Children’s books have always had a special place in my heart. I love their honesty and simplicity, their fantastic worlds and whimsical characters, and how they can bring out a sense of childlike wonder. There are a few children’s books, however, that have found a permanent place in my adult heart for the lessons they continue to teach me:

1. The Little Prince by Antoine de Saint-Exupéry

“Goodbye, said the fox. And here is my secret: it is very simple. We don’t see well unless we look with our hearts. What is essential is invisible to the eye.” ­– The Little Prince

I first encountered this beautiful little book in high school French class. This story follows the adventures of a Little Prince as he travels from planet to planet, meeting all sorts of grownups as he tries to find a way back home to the rose whom he loves. His travels eventually bring him to Earth, to the Sahara Desert, where he meets yet another grownup: an Aviator, stranded there after his plane crashes.

_Data for the task_.
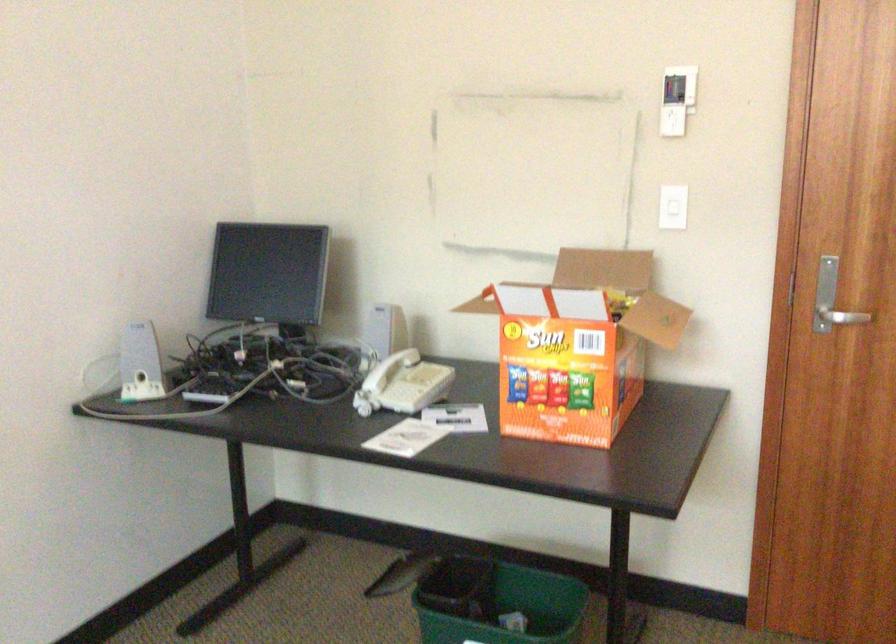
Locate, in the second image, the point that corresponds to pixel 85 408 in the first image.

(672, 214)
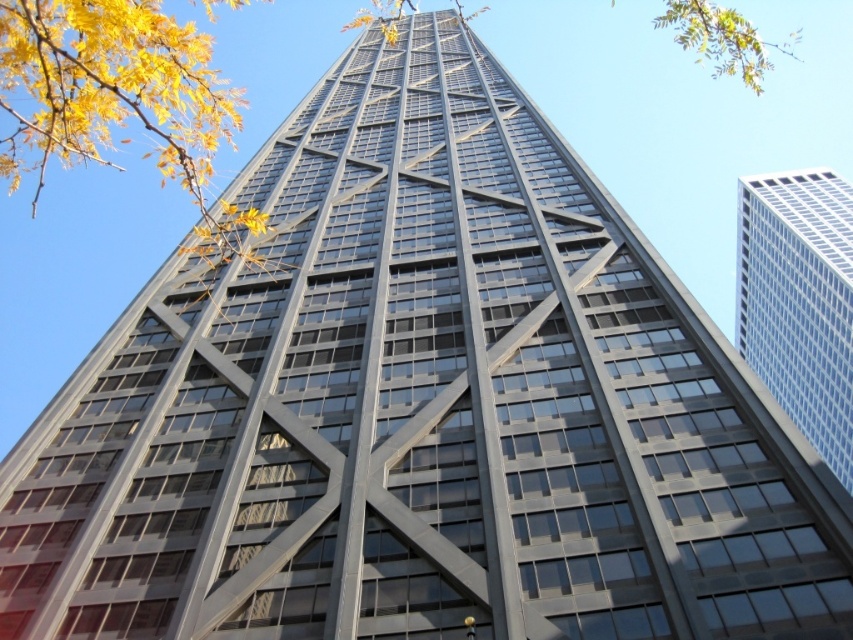
Question: Is yellow leaves at upper left positioned before white glass building at right?

Choices:
 (A) no
 (B) yes

Answer: (B)

Question: Is yellow leaves at upper left smaller than white glass building at right?

Choices:
 (A) yes
 (B) no

Answer: (B)

Question: Does yellow leaves at upper left appear on the right side of white glass building at right?

Choices:
 (A) no
 (B) yes

Answer: (A)

Question: Which point is farther to the camera?

Choices:
 (A) white glass building at right
 (B) yellow leaves at upper left

Answer: (A)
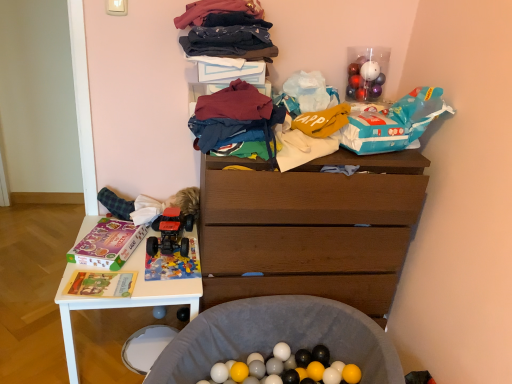
Question: From the image's perspective, would you say wooden chest of drawers at center is shown under matte purple magazine at left, the 2th magazine in the front-to-back sequence?

Choices:
 (A) no
 (B) yes

Answer: (B)

Question: Considering the relative sizes of wooden chest of drawers at center and matte purple magazine at left, which ranks as the first magazine in back-to-front order, in the image provided, is wooden chest of drawers at center shorter than matte purple magazine at left, which ranks as the first magazine in back-to-front order,?

Choices:
 (A) no
 (B) yes

Answer: (A)

Question: Does wooden chest of drawers at center come behind matte purple magazine at left, the 2th magazine in the front-to-back sequence?

Choices:
 (A) no
 (B) yes

Answer: (A)

Question: Considering the relative sizes of wooden chest of drawers at center and matte purple magazine at left, the second magazine when ordered from bottom to top, in the image provided, is wooden chest of drawers at center taller than matte purple magazine at left, the second magazine when ordered from bottom to top,?

Choices:
 (A) yes
 (B) no

Answer: (A)

Question: Considering the relative positions of wooden chest of drawers at center and matte purple magazine at left, arranged as the first magazine when viewed from the top, in the image provided, is wooden chest of drawers at center to the left of matte purple magazine at left, arranged as the first magazine when viewed from the top, from the viewer's perspective?

Choices:
 (A) yes
 (B) no

Answer: (B)

Question: Is wooden chest of drawers at center oriented away from matte purple magazine at left, which ranks as the first magazine in back-to-front order?

Choices:
 (A) yes
 (B) no

Answer: (B)

Question: Does wooden chest of drawers at center have a lesser width compared to dark blue cotton socks at upper center, marked as the second clothing in a bottom-to-top arrangement?

Choices:
 (A) yes
 (B) no

Answer: (B)

Question: From a real-world perspective, is wooden chest of drawers at center below dark blue cotton socks at upper center, positioned as the first clothing in top-to-bottom order?

Choices:
 (A) no
 (B) yes

Answer: (B)

Question: Does wooden chest of drawers at center lie in front of dark blue cotton socks at upper center, positioned as the first clothing in top-to-bottom order?

Choices:
 (A) yes
 (B) no

Answer: (B)

Question: Would you say wooden chest of drawers at center is a long distance from dark blue cotton socks at upper center, positioned as the first clothing in top-to-bottom order?

Choices:
 (A) yes
 (B) no

Answer: (B)

Question: Is wooden chest of drawers at center turned away from dark blue cotton socks at upper center, marked as the second clothing in a bottom-to-top arrangement?

Choices:
 (A) no
 (B) yes

Answer: (A)

Question: Does wooden chest of drawers at center have a greater width compared to dark blue cotton socks at upper center, marked as the second clothing in a bottom-to-top arrangement?

Choices:
 (A) no
 (B) yes

Answer: (B)

Question: Considering the relative sizes of soft gray fabric ball pit at lower center, the 2th waste positioned from the top, and dark blue cotton socks at upper center, marked as the second clothing in a bottom-to-top arrangement, in the image provided, is soft gray fabric ball pit at lower center, the 2th waste positioned from the top, thinner than dark blue cotton socks at upper center, marked as the second clothing in a bottom-to-top arrangement,?

Choices:
 (A) yes
 (B) no

Answer: (B)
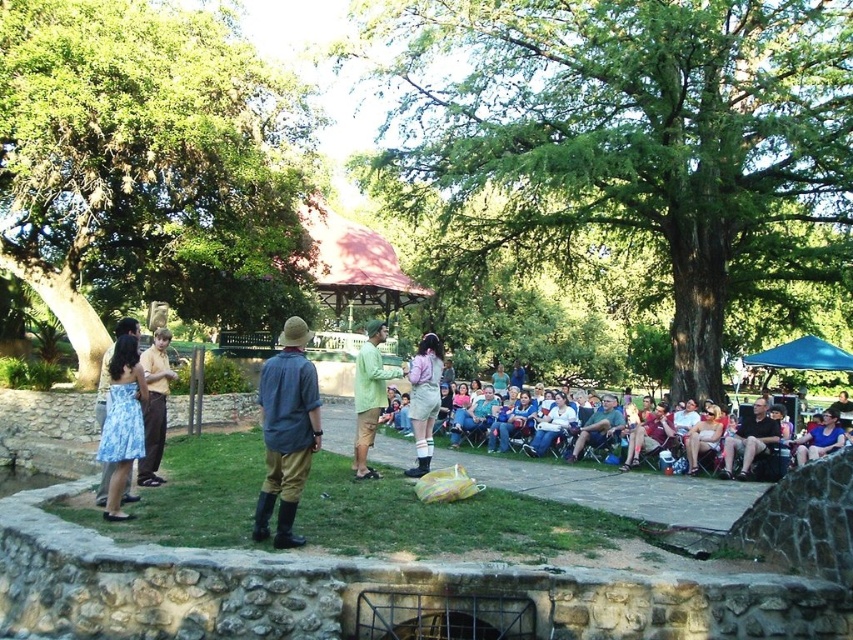
You are a photographer trying to capture both the blue floral dress at lower left and the green matte shirt at center in the same frame. Since you want to ensure both are visible, which clothing item should you focus on first to avoid blurring due to its size?

The blue floral dress at lower left is thinner than the green matte shirt at center, so you should focus on the green matte shirt at center first as it is larger and might require more precise focus to capture details without blurring.

You are standing at the center of the park and see a point marked at coordinates [144,161]. What object is located at that point?

The point at coordinates [144,161] indicates a green leafy tree at upper left.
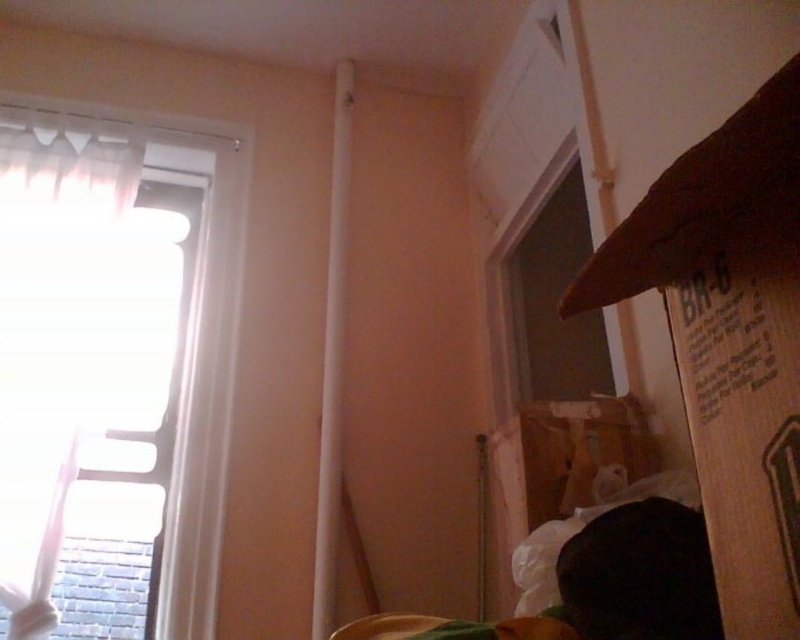
Based on the photo, you are moving a brown cardboard box at lower right into a room with a white sheer curtain at left. If you want to place the box near the window, which side of the curtain should you position it on?

The brown cardboard box at lower right should be placed to the right of the white sheer curtain at left since the curtain is already positioned to the left of the box.

You are moving a brown cardboard box at lower right into a room with a white sheer curtain at left. The box is 3 feet wide. Is there enough space between the box and the curtain to move it without touching either?

The white sheer curtain at left is 3.63 feet away from the brown cardboard box at lower right. Since the box is 3 feet wide, there is sufficient space between them to move it without touching either.

In the scene shown: You are moving into a new apartment and have two brown cardboard boxes to place in the room. The brown cardboard box at right and the brown cardboard box at lower right. Which box should you choose if you need to store smaller items?

The brown cardboard box at right is smaller than the brown cardboard box at lower right, so you should choose the brown cardboard box at right to store smaller items.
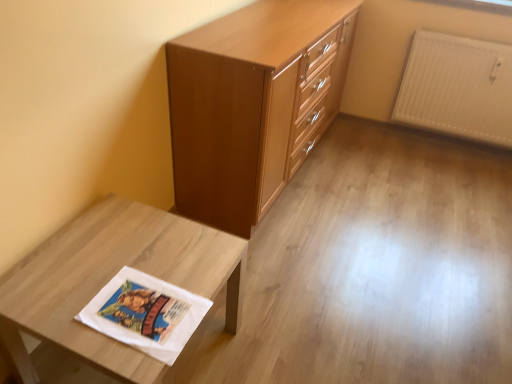
Where is `free point below white textured radiator at upper right (from a real-world perspective)`? free point below white textured radiator at upper right (from a real-world perspective) is located at coordinates (449, 145).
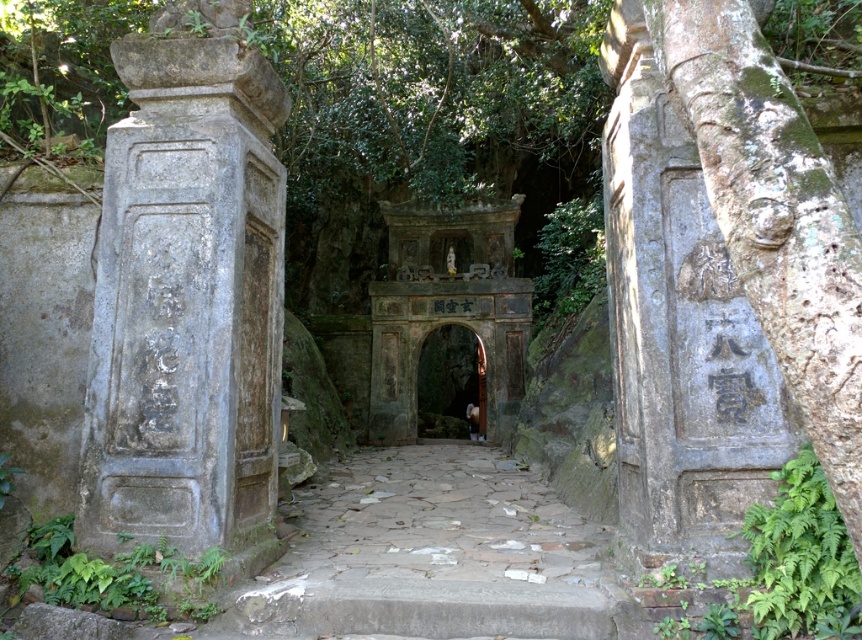
Question: Is stone paved path at center below green leafy plant at center?

Choices:
 (A) yes
 (B) no

Answer: (A)

Question: Which object appears farthest from the camera in this image?

Choices:
 (A) gray stone pillar at left
 (B) green leafy plant at center
 (C) smooth stone archway at center
 (D) gray stone pillar at center

Answer: (C)

Question: Which object is positioned closest to the green leafy plant at lower left?

Choices:
 (A) gray stone pillar at left
 (B) smooth stone archway at center
 (C) stone paved path at center

Answer: (A)

Question: Can you confirm if gray stone pillar at center is smaller than green leafy plant at lower left?

Choices:
 (A) no
 (B) yes

Answer: (A)

Question: Which of the following is the closest to the observer?

Choices:
 (A) stone paved path at center
 (B) gray stone pillar at center
 (C) gray stone pillar at left
 (D) smooth stone archway at center

Answer: (B)

Question: Can you confirm if gray stone pillar at center is bigger than smooth stone archway at center?

Choices:
 (A) yes
 (B) no

Answer: (B)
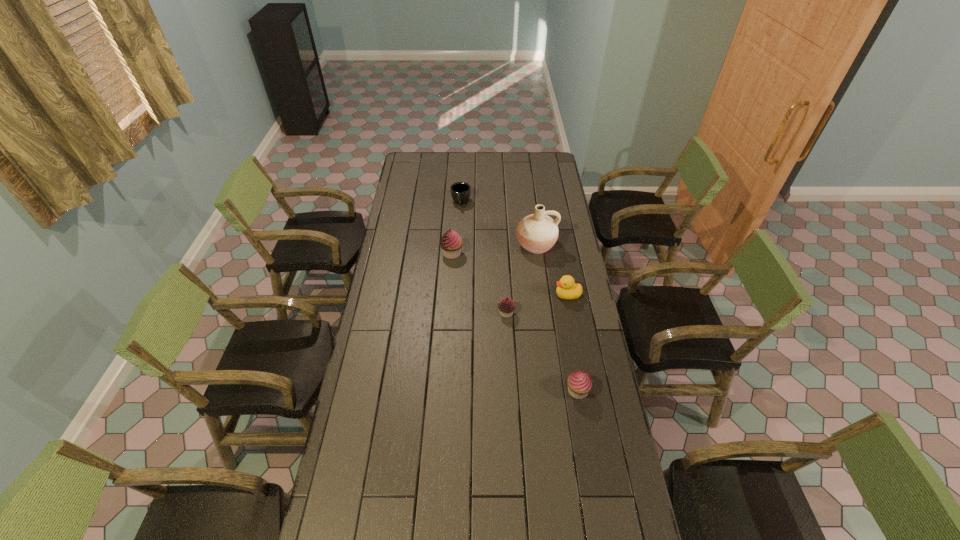
Locate an element on the screen. the tallest cupcake is located at coordinates (451, 242).

Identify the location of the leftmost cupcake. (451, 242).

Where is `the second cupcake from left to right`? The width and height of the screenshot is (960, 540). the second cupcake from left to right is located at coordinates (506, 306).

At what (x,y) coordinates should I click in order to perform the action: click on the fourth object from right to left. Please return your answer as a coordinate pair (x, y). This screenshot has width=960, height=540. Looking at the image, I should click on (506, 306).

Find the location of `the rightmost cupcake`. the rightmost cupcake is located at coordinates (580, 383).

Where is `the nearest cupcake`? The image size is (960, 540). the nearest cupcake is located at coordinates (580, 383).

Image resolution: width=960 pixels, height=540 pixels. Find the location of `the farthest object`. the farthest object is located at coordinates (460, 191).

What are the coordinates of `pottery` in the screenshot? It's located at (537, 233).

The width and height of the screenshot is (960, 540). In order to click on duck in this screenshot , I will do `click(567, 289)`.

Where is `free space located 0.090m on the back of the fifth shortest object`? Image resolution: width=960 pixels, height=540 pixels. free space located 0.090m on the back of the fifth shortest object is located at coordinates (453, 234).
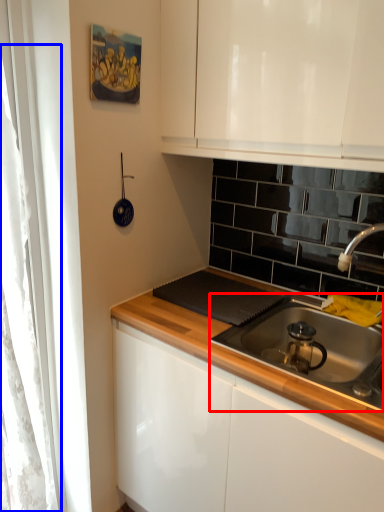
Question: Among these objects, which one is nearest to the camera, gas stove (highlighted by a red box) or curtain (highlighted by a blue box)?

Choices:
 (A) gas stove
 (B) curtain

Answer: (A)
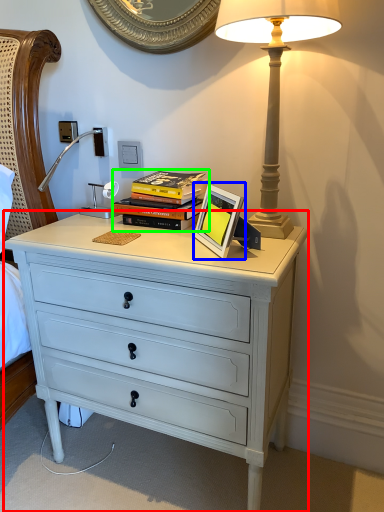
Question: Based on their relative distances, which object is farther from chest of drawers (highlighted by a red box)? Choose from picture frame (highlighted by a blue box) and book (highlighted by a green box).

Choices:
 (A) picture frame
 (B) book

Answer: (B)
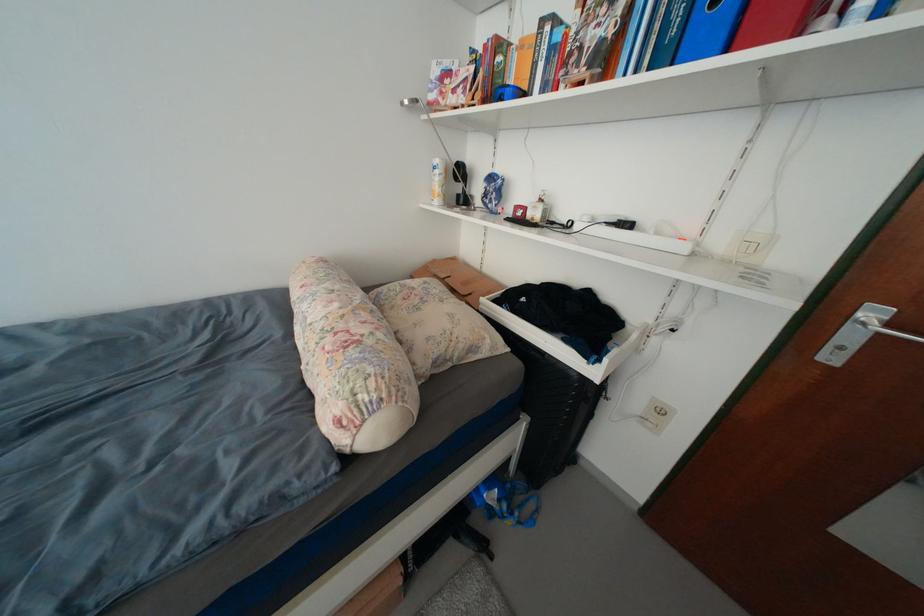
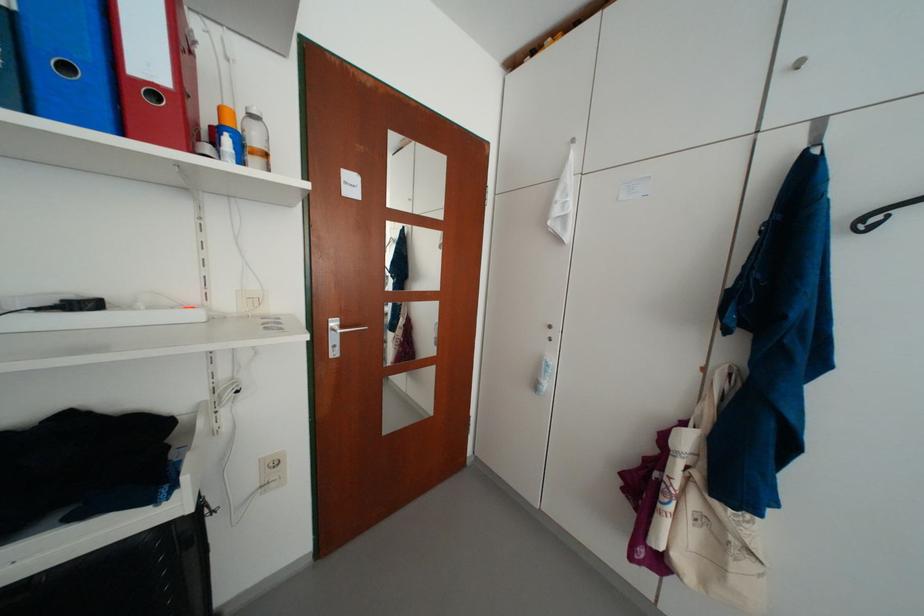
Locate, in the second image, the point that corresponds to point 727,245 in the first image.

(236, 306)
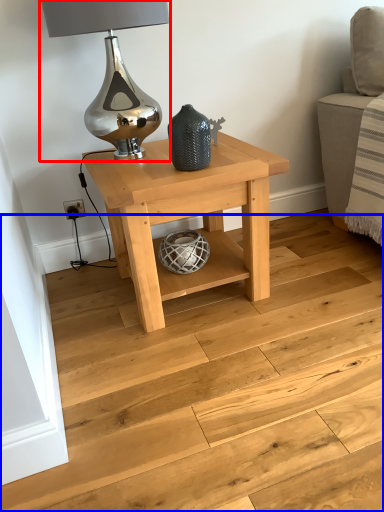
Question: Which of the following is the farthest to the observer, table lamp (highlighted by a red box) or stairwell (highlighted by a blue box)?

Choices:
 (A) table lamp
 (B) stairwell

Answer: (A)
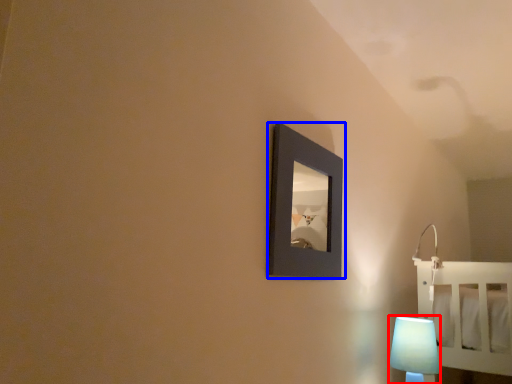
Question: Which point is closer to the camera, lamp (highlighted by a red box) or picture frame (highlighted by a blue box)?

Choices:
 (A) lamp
 (B) picture frame

Answer: (B)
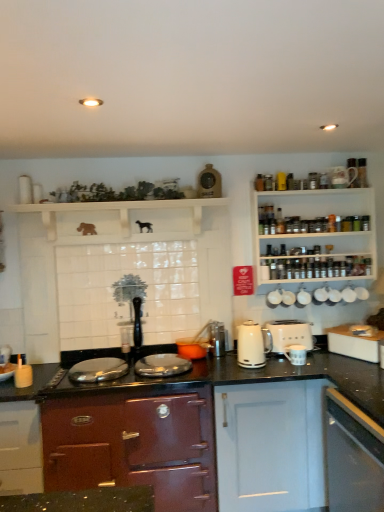
The image size is (384, 512). I want to click on vacant space that is to the left of white ceramic mug at lower center, which ranks as the 3th appliance in right-to-left order, so click(x=281, y=369).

_Tasks to perform_.
1. In the records, repeat the part that opens with the line containing "Question: Which object appears" and closes with the line containing "coordinates (506, 306).", leaving the pictures out of your answer.
2. Pick up the essay on children's books at the point where it stops.

_Answer set_.
1.
Question: Which object appears farthest from the camera in this image?

Choices:
 (A) gray stone pillar at left
 (B) green leafy plant at center
 (C) smooth stone archway at center
 (D) gray stone pillar at center

Answer: (C)

Question: Which object is positioned closest to the green leafy plant at lower left?

Choices:
 (A) gray stone pillar at left
 (B) smooth stone archway at center
 (C) stone paved path at center

Answer: (A)

Question: Can you confirm if gray stone pillar at center is smaller than green leafy plant at lower left?

Choices:
 (A) no
 (B) yes

Answer: (A)

Question: Which of the following is the closest to the observer?

Choices:
 (A) stone paved path at center
 (B) gray stone pillar at center
 (C) gray stone pillar at left
 (D) smooth stone archway at center

Answer: (B)

Question: Can you confirm if gray stone pillar at center is bigger than smooth stone archway at center?

Choices:
 (A) yes
 (B) no

Answer: (B)
Locate an element on the screen. the tallest cupcake is located at coordinates (451, 242).

Identify the location of the leftmost cupcake. (451, 242).

Where is `the second cupcake from left to right`? The width and height of the screenshot is (960, 540). the second cupcake from left to right is located at coordinates (506, 306).

2.
This classic by Saint-Exupéry is meant for kids, but there is an important lesson for all of us in this book. The adults (and their problems) are portrayed as absurd in this story. Like the king, who reigns over his planet of one and commands the sun to set “when conditions are favorable,” which happens to be about 7:30pm that evening. Or the lamplighter who lives on a planet  so small the sun rises and sets each minute. The lamplighter diligently lights and extinguishes his lamp each minute, all the while complaining about his job.

While the Little Prince struggles with concepts like friendship and love, the grownups he meets are preoccupied with their ridiculous notions of status, work, money, and power. Through these characters, Saint-Exupéry makes a clear distinction between what truly matters and what does not. As I’ve become a “grownup” myself, the Little Prince has continued to remind me of what’s truly important in life, namely love, friendship, and hope. Or, as the fox says, the essential things that cannot be seen but with the heart.

2. Swordbird by Nancy Yi Fan

“Peace is wonderful; freedom is sacred. As long as there is peace and freedom, there is tomorrow.” ­– Swordbird

Swordbird is the tale of the blue jays and cardinals of Stone Run Forest. The two tribes of birds must find a way to defeat an evil hawk that has moved into the forest and is bent on destroying them. The birds decide that their only hope is to call on the hero bird of legend, Swordbird, to come and help them defeat the evil hawk.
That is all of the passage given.